Berdasarkan jajak pendapat YouGov Februari lalu, sekitar 23 persen warga Amerika mendukung pemisahan negara bagian mereka dari AS, sementara 28 persen mendukung jika negara bagian lain berpisah. Sebanyak 51 persen warga menolak tegas pemisahan, sedangkan 27 persen sisanya belum memiliki kepastian.

Data survei lainnya menunjukkan perpecahan nasional terjadi sepanjang garis partai, dengan perbedaan yang mencolok antara pandangan Demokrat dan Republik saat ini dibandingkan satu dekade lalu. Februari lalu, anggota parlemen dari Partai Republik, Marjorie Taylor Greene, bahkan menyerukan ‘perceraian nasional’ antara negara bagian Demokrat dan Republik.

Mampukah Pemenang Pemilu Merajut Persatuan?

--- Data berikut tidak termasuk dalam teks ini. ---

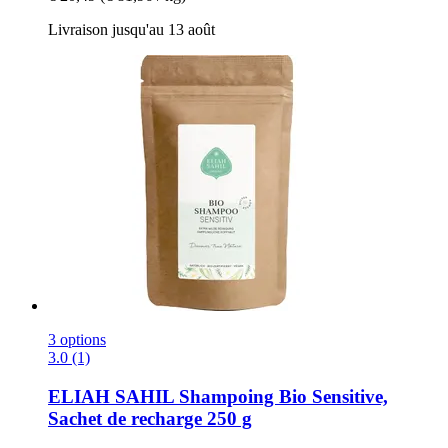
Livraison jusqu'au 13 août
3 options
3.0 (1)
ELIAH SAHIL
Shampoing Bio Sensitive,
Sachet de recharge 250 g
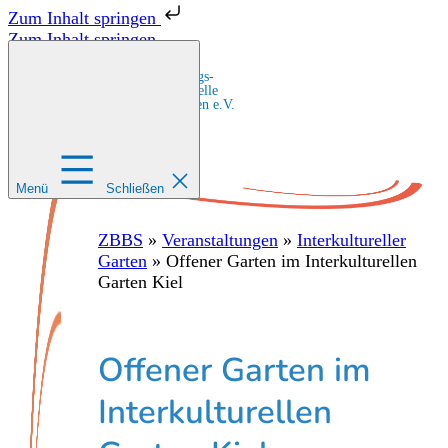
Zum Inhalt springen
Zum Inhalt springen
Zentrale Bildungs-
und Beratungsstelle
für Migrant:innen e.V.
Menü
Schließen
ZBBS
»
Veranstaltungen
»
Interkultureller
Garten
»
Offener Garten im Interkulturellen
Garten Kiel
Offener Garten im
Interkulturellen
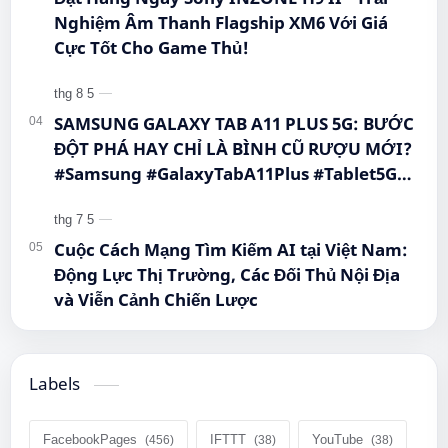
Nghiệm Âm Thanh Flagship XM6 Với Giá
Cực Tốt Cho Game Thủ!
SAMSUNG GALAXY TAB A11 PLUS 5G: BƯỚC
ĐỘT PHÁ HAY CHỈ LÀ BÌNH CŨ RƯỢU MỚI?
#Samsung #GalaxyTabA11Plus #Tablet5G
#QueenMobile #MayTinhBang #CongNghe
Cuộc Cách Mạng Tìm Kiếm AI tại Việt Nam:
Động Lực Thị Trường, Các Đối Thủ Nội Địa
và Viễn Cảnh Chiến Lược
Labels
FacebookPages
IFTTT
YouTube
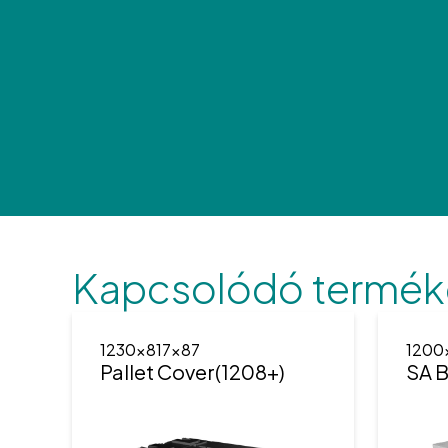
Kapcsolódó termék
1230x817x87
1200
Pallet Cover(1208+)
SA 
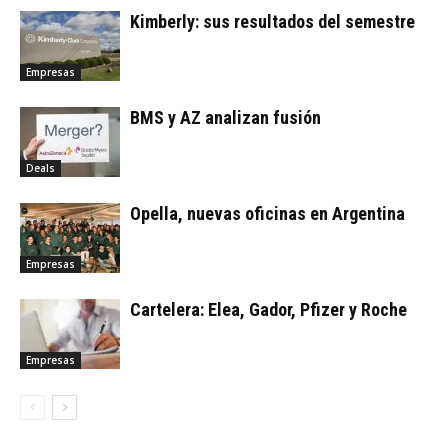
Kimberly: sus resultados del semestre
Empresas
BMS y AZ analizan fusión
Deals
Opella, nuevas oficinas en Argentina
Empresas
Cartelera: Elea, Gador, Pfizer y Roche
Empresas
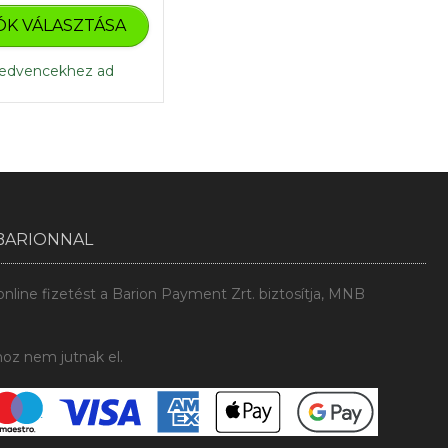
Ennek
590 Ft
ÓK VÁLASZTÁSA
a
-
terméknek
több
1
edvencekhez ad
variációja
450 Ft
van.
A
változatok
a
termékoldalon
választhatók
ki
BARIONNAL
line fizetést a Barion Payment Zrt. biztosítja, MNB
oz nem jutnak el.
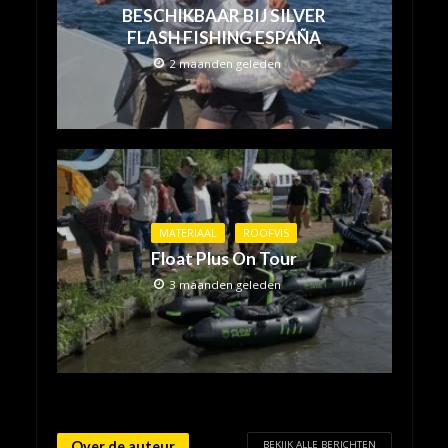
BESCHIKBAAR BIJ SILVER
FLASH FISHING ESPAÑA
2 maanden geleden
MATERIAAL
ROOFVIS
Float Plus On Tour
3 maanden geleden
BEKIJK ALLE BERICHTEN
Over de auteur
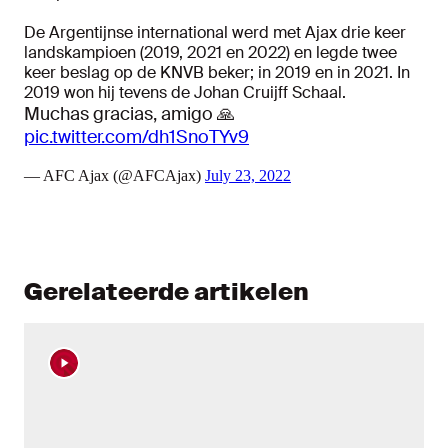
De Argentijnse international werd met Ajax drie keer
landskampioen (2019, 2021 en 2022) en legde twee
keer beslag op de KNVB beker; in 2019 en in 2021. In
2019 won hij tevens de Johan Cruijff Schaal.
Muchas gracias, amigo 🙏
pic.twitter.com/dh1SnoTYv9
— AFC Ajax (@AFCAjax)
July 23, 2022
Gerelateerde artikelen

Profesor ilmu politik dari Universitas Florida Tengah, Aubrey Jewett, mengatakan persaingan ketat antara Trump dan Harris membuat negara hampir terbelah dua. Menurutnya, siapapun yang menang, hampir setengah dari populasi AS akan kecewa berat. “Jika Trump menang, hampir 50 persen dari negara ini, yaitu kaum Demokrat, akan sangat kecewa,” ungkap Jewett.

“Begitu juga jika Kamala Harris menang, pendukung Trump dari Partai Republik akan sangat kecewa,” imbuhnya.

Pertanyannya, kata Jewett, adalah apakah pemenang nanti akan berusaha merangkul seluruh rakyat atau justru membuat setengah dari pemilih tetap merasa terasing. Ia mencatat adanya perbedaan besar antara negara bagian Demokrat dan Republik saat ini. “Kita harus lihat bagaimana pemimpin dari kedua pihak bereaksi. Jika keduanya menunjukkan sikap sportif, mungkin perpecahan partisan takkan terlalu buruk,” katanya.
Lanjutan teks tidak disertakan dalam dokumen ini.